Attività da svolgere
1. Riassumi in forma più breve il paragrafo del testo di studio che inizia con «I gioielli ufficiali erano», conservandone i fatti principali.
2. Riporta tale e quale la parte del testo di studio che parte da "La corona del" e termina con "di velluto rosso.".

Testo di studio
▼
Il tesoro della Corona d'Italia è il complesso dei preziosi appartenuti alla famiglia Savoia in qualità di casa regnante del Regno d'Italia, a partire dalla stessa corona italiana.
I gioielli della corona d'Italia comprendono pezzi d'alta gioielleria italiana e straniera fatti realizzare in gran parte sotto il regno di Umberto I; comprendono inoltre molti pezzi provenienti dalla collezione reale del Regno di Sardegna (di cui Vittorio Emanuele II di Savoia era originariamente re) e altri precedenti.
Sono:
gioielli privati, che comprendono i gioielli di uso quotidiano dei membri della famiglia reale;
gioielli del santuario di Oropa, che comprendono i doni effettuati da Casa Savoia al santuario di Oropa, il maggiore santuario mariano del Piemonte, per decorare la chiesa, altari o statue sacre.
Gioielli ufficiali
I gioielli ufficiali erano i propriamente detti "Gioielli della Corona d'Italia" ovvero quel patrimonio di regalie ufficiali che venivano utilizzate dal re e dalla regina di Sardegna prima e d'Italia poi nelle occasioni solenni. Alcuni di questi pezzi sono andati distrutti o persi nel corso dei secoli. Tra i pezzi di maggiori rilievo ricordiamo:
La Corona Ferrea utilizzata come corona reale del Regno d'Italia perché legata sacramentalmente al territorio della penisola e perché già utilizzata in passato dagli imperatori del Sacro Romano Impero per essere incoronati come re d'Italia nel medioevo. Essa venne inoltre usata anche da Napoleone nel suo regno sull'Italia settentrionale e in seguito da tutti i re del Regno Lombardo-Veneto. Quando Vittorio Emanuele II unificò l'Italia essa venne assunta come corona reale con l'obbligo però di non rimuoverla dal duomo di Monza, dove veniva custodita da secoli e dove ancora oggi si trova. La corona è uno dei pezzi più importanti al mondo in fatto di corone non solo per la fabbricazione risalente al IV - V secolo ma anche perché reliquia cristiana in quanto una nota del Cerimoniale Romano del 1159 indica che la Corona Ferrea prende il nome da "quod laminam quondam habet in summitate", affermando che il ferro era in passato sopra la corona, forse come un arco, come in altre corone del tempo e non al suo interno, come si è sostenuto per anni confondendo il presunto chiodo con la lamina interna che tiene unite le lastre (la lamina in questione, infatti, non è di ferro, ma d'argento). In realtà il gioiello non fece mai effettivamente parte della collezione dei gioielli di Casa Savoia, ma rappresentò un simbolo della nazione italiana unita e non venne mai utilizzato durante le incoronazioni dei re d'Italia.
La corona del Regno di Sardegna fu fatta costruire nel Settecento e rappresentava il simbolo politico del potere regale nel regno di Sardegna. La corona era realizzata in oro, diamanti, perle e pietre preziose, era ricoperta di velluto rosso.
▲
Dati forniti
▼
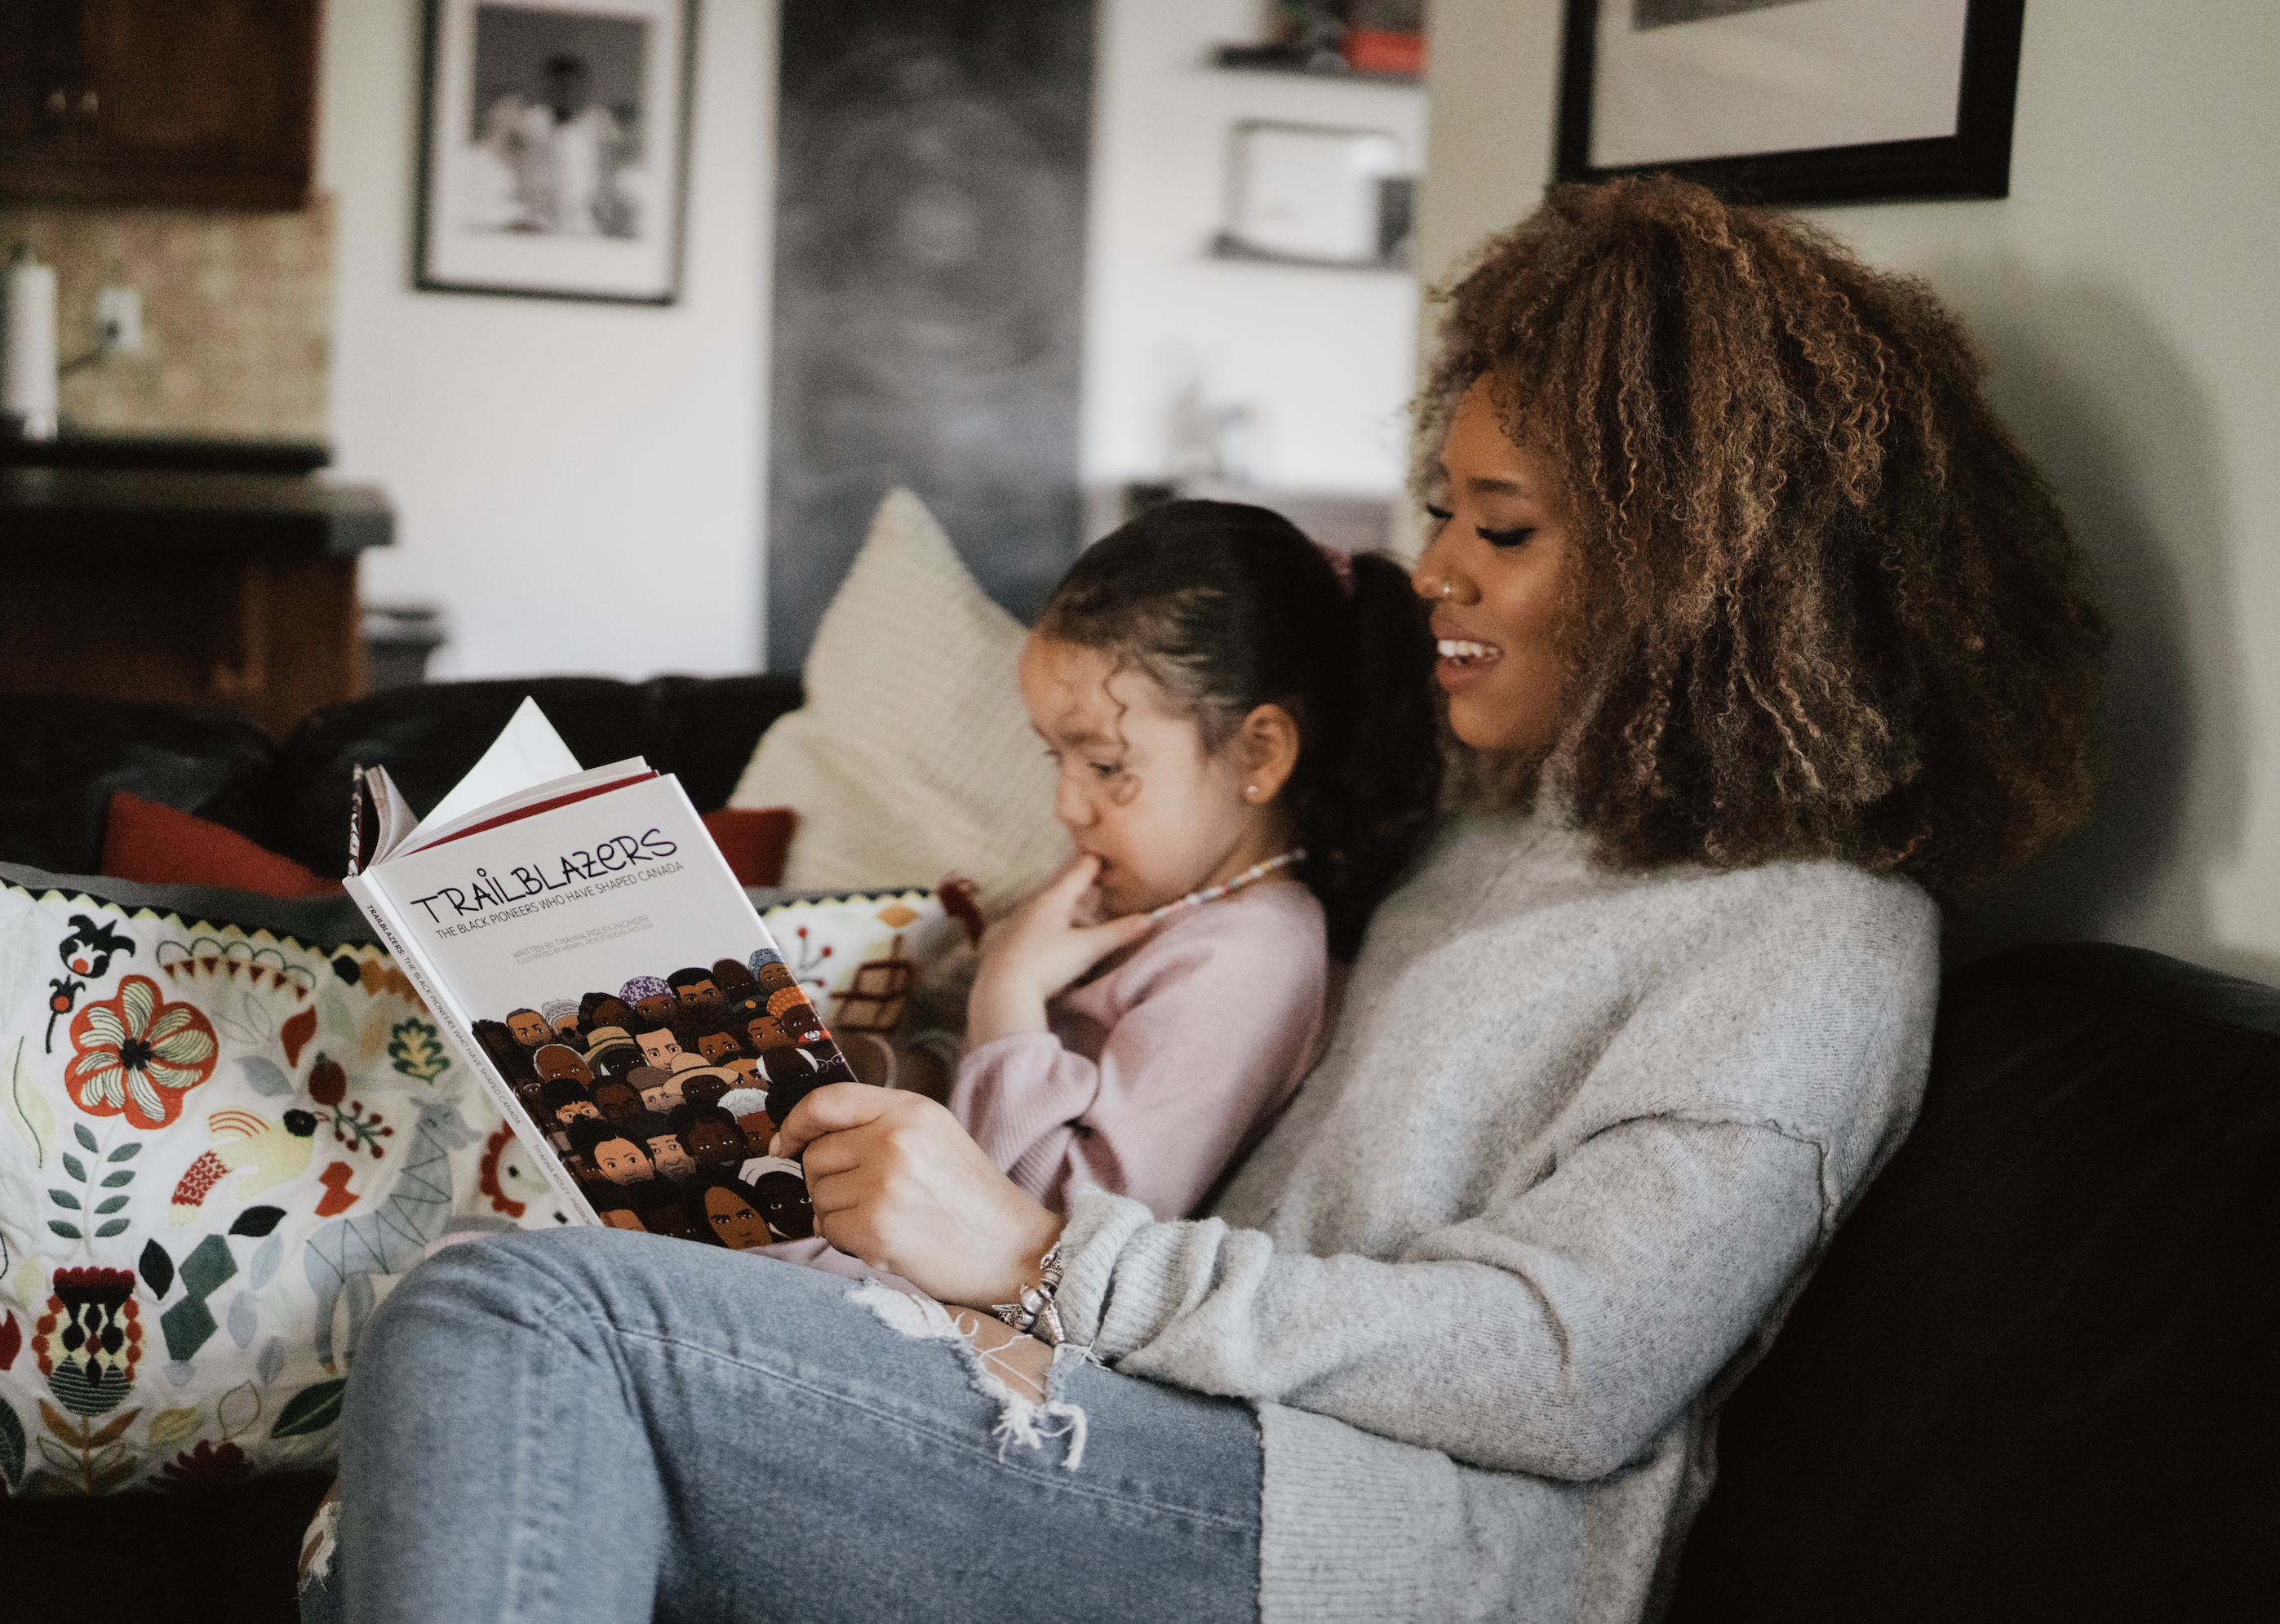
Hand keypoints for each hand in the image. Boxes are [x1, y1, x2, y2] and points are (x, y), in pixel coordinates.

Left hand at [773, 1083, 1063, 1309]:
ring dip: (839, 1212)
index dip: (796, 1122)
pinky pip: (827, 1228)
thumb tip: (808, 1137)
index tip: (785, 1143)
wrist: (1011, 1249)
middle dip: (830, 1180)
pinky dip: (846, 1239)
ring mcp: (884, 1184)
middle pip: (817, 1154)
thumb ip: (880, 1124)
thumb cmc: (969, 1197)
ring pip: (818, 1195)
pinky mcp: (875, 1228)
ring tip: (886, 1217)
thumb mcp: (934, 1135)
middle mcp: (894, 1140)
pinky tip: (884, 1238)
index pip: (828, 1101)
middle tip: (873, 1196)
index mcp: (911, 1110)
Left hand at [966, 856, 1154, 1044]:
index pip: (1079, 872)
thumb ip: (1118, 933)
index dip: (1094, 863)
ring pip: (1049, 915)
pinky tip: (1054, 953)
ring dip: (1067, 922)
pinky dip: (1050, 936)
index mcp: (1054, 899)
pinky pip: (1035, 932)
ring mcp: (1017, 923)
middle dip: (1083, 901)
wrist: (1003, 990)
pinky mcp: (1007, 943)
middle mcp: (1033, 905)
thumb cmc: (1047, 962)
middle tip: (1099, 903)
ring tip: (1081, 939)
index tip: (1104, 854)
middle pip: (1064, 896)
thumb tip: (1148, 919)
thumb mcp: (1088, 948)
▲
Risultati delle attività
1. I gioielli ufficiali, chiamati propriamente «Gioielli della Corona d'Italia», erano le regalie usate nelle occasioni solenni dal re e dalla regina, prima di Sardegna e poi d'Italia. Nel corso dei secoli alcuni di questi pezzi sono andati distrutti o persi.

2.
La corona del Regno di Sardegna fu fatta costruire nel Settecento e rappresentava il simbolo politico del potere regale nel regno di Sardegna. La corona era realizzata in oro, diamanti, perle e pietre preziose, era ricoperta di velluto rosso.